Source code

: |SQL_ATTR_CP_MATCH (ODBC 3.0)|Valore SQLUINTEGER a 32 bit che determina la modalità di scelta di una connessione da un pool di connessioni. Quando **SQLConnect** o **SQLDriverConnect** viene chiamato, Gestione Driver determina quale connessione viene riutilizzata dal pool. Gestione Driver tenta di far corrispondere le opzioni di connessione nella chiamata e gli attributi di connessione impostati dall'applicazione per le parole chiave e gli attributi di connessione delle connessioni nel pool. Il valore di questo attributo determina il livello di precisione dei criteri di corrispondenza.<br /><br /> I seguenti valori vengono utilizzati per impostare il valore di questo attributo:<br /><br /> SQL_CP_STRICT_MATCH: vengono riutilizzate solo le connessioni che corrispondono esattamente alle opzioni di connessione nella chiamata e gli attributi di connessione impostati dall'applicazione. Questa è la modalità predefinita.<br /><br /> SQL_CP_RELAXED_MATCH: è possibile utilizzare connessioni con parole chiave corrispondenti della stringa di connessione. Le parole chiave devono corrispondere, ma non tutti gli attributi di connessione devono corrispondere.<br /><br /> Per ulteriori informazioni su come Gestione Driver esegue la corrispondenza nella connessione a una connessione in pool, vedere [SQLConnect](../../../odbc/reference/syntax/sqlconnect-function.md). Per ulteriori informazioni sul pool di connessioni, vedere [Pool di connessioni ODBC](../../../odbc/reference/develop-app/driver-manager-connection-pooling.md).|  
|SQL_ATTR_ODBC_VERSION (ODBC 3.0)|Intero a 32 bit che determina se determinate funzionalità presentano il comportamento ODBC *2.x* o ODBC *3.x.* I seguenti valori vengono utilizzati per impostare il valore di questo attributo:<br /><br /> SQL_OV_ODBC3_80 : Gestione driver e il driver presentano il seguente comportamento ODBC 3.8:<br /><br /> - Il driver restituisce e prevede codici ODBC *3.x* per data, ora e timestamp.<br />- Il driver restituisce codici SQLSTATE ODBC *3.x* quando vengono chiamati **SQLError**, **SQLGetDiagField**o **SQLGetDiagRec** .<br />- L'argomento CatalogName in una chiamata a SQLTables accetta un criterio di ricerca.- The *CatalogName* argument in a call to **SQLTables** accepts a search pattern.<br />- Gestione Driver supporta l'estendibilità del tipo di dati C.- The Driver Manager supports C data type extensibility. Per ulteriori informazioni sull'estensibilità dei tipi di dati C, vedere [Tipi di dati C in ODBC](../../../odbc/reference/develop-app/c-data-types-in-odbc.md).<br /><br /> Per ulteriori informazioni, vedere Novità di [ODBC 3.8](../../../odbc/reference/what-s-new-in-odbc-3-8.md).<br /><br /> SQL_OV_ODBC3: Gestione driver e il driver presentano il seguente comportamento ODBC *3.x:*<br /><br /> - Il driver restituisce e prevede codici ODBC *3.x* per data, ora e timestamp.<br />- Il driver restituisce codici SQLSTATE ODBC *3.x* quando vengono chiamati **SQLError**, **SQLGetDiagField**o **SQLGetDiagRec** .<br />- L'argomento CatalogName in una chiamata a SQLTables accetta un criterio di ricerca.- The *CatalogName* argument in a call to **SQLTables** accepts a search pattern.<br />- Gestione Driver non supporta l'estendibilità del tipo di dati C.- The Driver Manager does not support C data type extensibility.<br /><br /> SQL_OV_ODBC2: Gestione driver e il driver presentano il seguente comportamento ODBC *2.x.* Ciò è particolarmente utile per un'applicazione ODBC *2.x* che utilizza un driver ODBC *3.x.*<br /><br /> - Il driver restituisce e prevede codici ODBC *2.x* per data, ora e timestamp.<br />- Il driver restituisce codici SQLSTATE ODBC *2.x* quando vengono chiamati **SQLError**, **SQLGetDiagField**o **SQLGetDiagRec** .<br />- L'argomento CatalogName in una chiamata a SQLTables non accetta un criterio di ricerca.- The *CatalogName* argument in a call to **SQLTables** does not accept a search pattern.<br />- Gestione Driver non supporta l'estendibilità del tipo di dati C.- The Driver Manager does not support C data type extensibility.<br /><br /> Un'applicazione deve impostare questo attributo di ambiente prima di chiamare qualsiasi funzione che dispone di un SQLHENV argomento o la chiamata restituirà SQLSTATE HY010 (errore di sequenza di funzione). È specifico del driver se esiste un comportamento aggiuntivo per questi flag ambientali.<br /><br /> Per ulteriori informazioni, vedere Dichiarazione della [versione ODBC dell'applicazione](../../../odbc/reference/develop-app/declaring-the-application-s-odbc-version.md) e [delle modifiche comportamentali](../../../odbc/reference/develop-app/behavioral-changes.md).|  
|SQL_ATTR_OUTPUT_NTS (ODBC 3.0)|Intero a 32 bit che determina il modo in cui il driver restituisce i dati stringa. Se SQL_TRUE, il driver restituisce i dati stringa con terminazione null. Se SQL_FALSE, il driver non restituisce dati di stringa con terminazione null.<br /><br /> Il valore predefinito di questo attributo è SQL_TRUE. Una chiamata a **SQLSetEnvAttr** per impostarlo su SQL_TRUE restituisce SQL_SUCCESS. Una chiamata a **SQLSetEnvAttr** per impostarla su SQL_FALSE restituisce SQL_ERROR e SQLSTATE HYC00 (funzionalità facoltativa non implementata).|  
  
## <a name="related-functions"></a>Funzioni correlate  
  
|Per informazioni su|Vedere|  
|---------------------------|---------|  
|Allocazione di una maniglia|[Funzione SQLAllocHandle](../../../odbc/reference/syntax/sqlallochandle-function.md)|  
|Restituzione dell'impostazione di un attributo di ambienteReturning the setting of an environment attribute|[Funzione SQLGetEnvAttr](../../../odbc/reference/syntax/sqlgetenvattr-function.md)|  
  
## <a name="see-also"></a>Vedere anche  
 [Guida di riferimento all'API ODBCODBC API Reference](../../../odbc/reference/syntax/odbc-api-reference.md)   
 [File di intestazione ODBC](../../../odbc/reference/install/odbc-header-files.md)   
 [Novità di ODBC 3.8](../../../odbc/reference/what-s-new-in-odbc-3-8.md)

AIM OF THE EXERCISE – Repeat each line of the data exactly, missing none.

SOLUTION TO THIS EXERCISE –
Source code

: |SQL_ATTR_CP_MATCH (ODBC 3.0)|Valore SQLUINTEGER a 32 bit che determina la modalità di scelta di una connessione da un pool di connessioni. Quando **SQLConnect** o **SQLDriverConnect** viene chiamato, Gestione Driver determina quale connessione viene riutilizzata dal pool. Gestione Driver tenta di far corrispondere le opzioni di connessione nella chiamata e gli attributi di connessione impostati dall'applicazione per le parole chiave e gli attributi di connessione delle connessioni nel pool. Il valore di questo attributo determina il livello di precisione dei criteri di corrispondenza.<br /><br /> I seguenti valori vengono utilizzati per impostare il valore di questo attributo:<br /><br /> SQL_CP_STRICT_MATCH: vengono riutilizzate solo le connessioni che corrispondono esattamente alle opzioni di connessione nella chiamata e gli attributi di connessione impostati dall'applicazione. Questa è la modalità predefinita.<br /><br /> SQL_CP_RELAXED_MATCH: è possibile utilizzare connessioni con parole chiave corrispondenti della stringa di connessione. Le parole chiave devono corrispondere, ma non tutti gli attributi di connessione devono corrispondere.<br /><br /> Per ulteriori informazioni su come Gestione Driver esegue la corrispondenza nella connessione a una connessione in pool, vedere [SQLConnect](../../../odbc/reference/syntax/sqlconnect-function.md). Per ulteriori informazioni sul pool di connessioni, vedere [Pool di connessioni ODBC](../../../odbc/reference/develop-app/driver-manager-connection-pooling.md).|  
|SQL_ATTR_ODBC_VERSION (ODBC 3.0)|Intero a 32 bit che determina se determinate funzionalità presentano il comportamento ODBC *2.x* o ODBC *3.x.* I seguenti valori vengono utilizzati per impostare il valore di questo attributo:<br /><br /> SQL_OV_ODBC3_80 : Gestione driver e il driver presentano il seguente comportamento ODBC 3.8:<br /><br /> - Il driver restituisce e prevede codici ODBC *3.x* per data, ora e timestamp.<br />- Il driver restituisce codici SQLSTATE ODBC *3.x* quando vengono chiamati **SQLError**, **SQLGetDiagField**o **SQLGetDiagRec** .<br />- L'argomento CatalogName in una chiamata a SQLTables accetta un criterio di ricerca.- The *CatalogName* argument in a call to **SQLTables** accepts a search pattern.<br />- Gestione Driver supporta l'estendibilità del tipo di dati C.- The Driver Manager supports C data type extensibility. Per ulteriori informazioni sull'estensibilità dei tipi di dati C, vedere [Tipi di dati C in ODBC](../../../odbc/reference/develop-app/c-data-types-in-odbc.md).<br /><br /> Per ulteriori informazioni, vedere Novità di [ODBC 3.8](../../../odbc/reference/what-s-new-in-odbc-3-8.md).<br /><br /> SQL_OV_ODBC3: Gestione driver e il driver presentano il seguente comportamento ODBC *3.x:*<br /><br /> - Il driver restituisce e prevede codici ODBC *3.x* per data, ora e timestamp.<br />- Il driver restituisce codici SQLSTATE ODBC *3.x* quando vengono chiamati **SQLError**, **SQLGetDiagField**o **SQLGetDiagRec** .<br />- L'argomento CatalogName in una chiamata a SQLTables accetta un criterio di ricerca.- The *CatalogName* argument in a call to **SQLTables** accepts a search pattern.<br />- Gestione Driver non supporta l'estendibilità del tipo di dati C.- The Driver Manager does not support C data type extensibility.<br /><br /> SQL_OV_ODBC2: Gestione driver e il driver presentano il seguente comportamento ODBC *2.x.* Ciò è particolarmente utile per un'applicazione ODBC *2.x* che utilizza un driver ODBC *3.x.*<br /><br /> - Il driver restituisce e prevede codici ODBC *2.x* per data, ora e timestamp.<br />- Il driver restituisce codici SQLSTATE ODBC *2.x* quando vengono chiamati **SQLError**, **SQLGetDiagField**o **SQLGetDiagRec** .<br />- L'argomento CatalogName in una chiamata a SQLTables non accetta un criterio di ricerca.- The *CatalogName* argument in a call to **SQLTables** does not accept a search pattern.<br />- Gestione Driver non supporta l'estendibilità del tipo di dati C.- The Driver Manager does not support C data type extensibility.<br /><br /> Un'applicazione deve impostare questo attributo di ambiente prima di chiamare qualsiasi funzione che dispone di un SQLHENV argomento o la chiamata restituirà SQLSTATE HY010 (errore di sequenza di funzione). È specifico del driver se esiste un comportamento aggiuntivo per questi flag ambientali.<br /><br /> Per ulteriori informazioni, vedere Dichiarazione della [versione ODBC dell'applicazione](../../../odbc/reference/develop-app/declaring-the-application-s-odbc-version.md) e [delle modifiche comportamentali](../../../odbc/reference/develop-app/behavioral-changes.md).|  
|SQL_ATTR_OUTPUT_NTS (ODBC 3.0)|Intero a 32 bit che determina il modo in cui il driver restituisce i dati stringa. Se SQL_TRUE, il driver restituisce i dati stringa con terminazione null. Se SQL_FALSE, il driver non restituisce dati di stringa con terminazione null.<br /><br /> Il valore predefinito di questo attributo è SQL_TRUE. Una chiamata a **SQLSetEnvAttr** per impostarlo su SQL_TRUE restituisce SQL_SUCCESS. Una chiamata a **SQLSetEnvAttr** per impostarla su SQL_FALSE restituisce SQL_ERROR e SQLSTATE HYC00 (funzionalità facoltativa non implementata).|  
  
## <a name="related-functions"></a>Funzioni correlate  
  
|Per informazioni su|Vedere|  
|---------------------------|---------|  
|Allocazione di una maniglia|[Funzione SQLAllocHandle](../../../odbc/reference/syntax/sqlallochandle-function.md)|  
|Restituzione dell'impostazione di un attributo di ambienteReturning the setting of an environment attribute|[Funzione SQLGetEnvAttr](../../../odbc/reference/syntax/sqlgetenvattr-function.md)|  
  
## <a name="see-also"></a>Vedere anche  
 [Guida di riferimento all'API ODBCODBC API Reference](../../../odbc/reference/syntax/odbc-api-reference.md)   
 [File di intestazione ODBC](../../../odbc/reference/install/odbc-header-files.md)   
 [Novità di ODBC 3.8](../../../odbc/reference/what-s-new-in-odbc-3-8.md)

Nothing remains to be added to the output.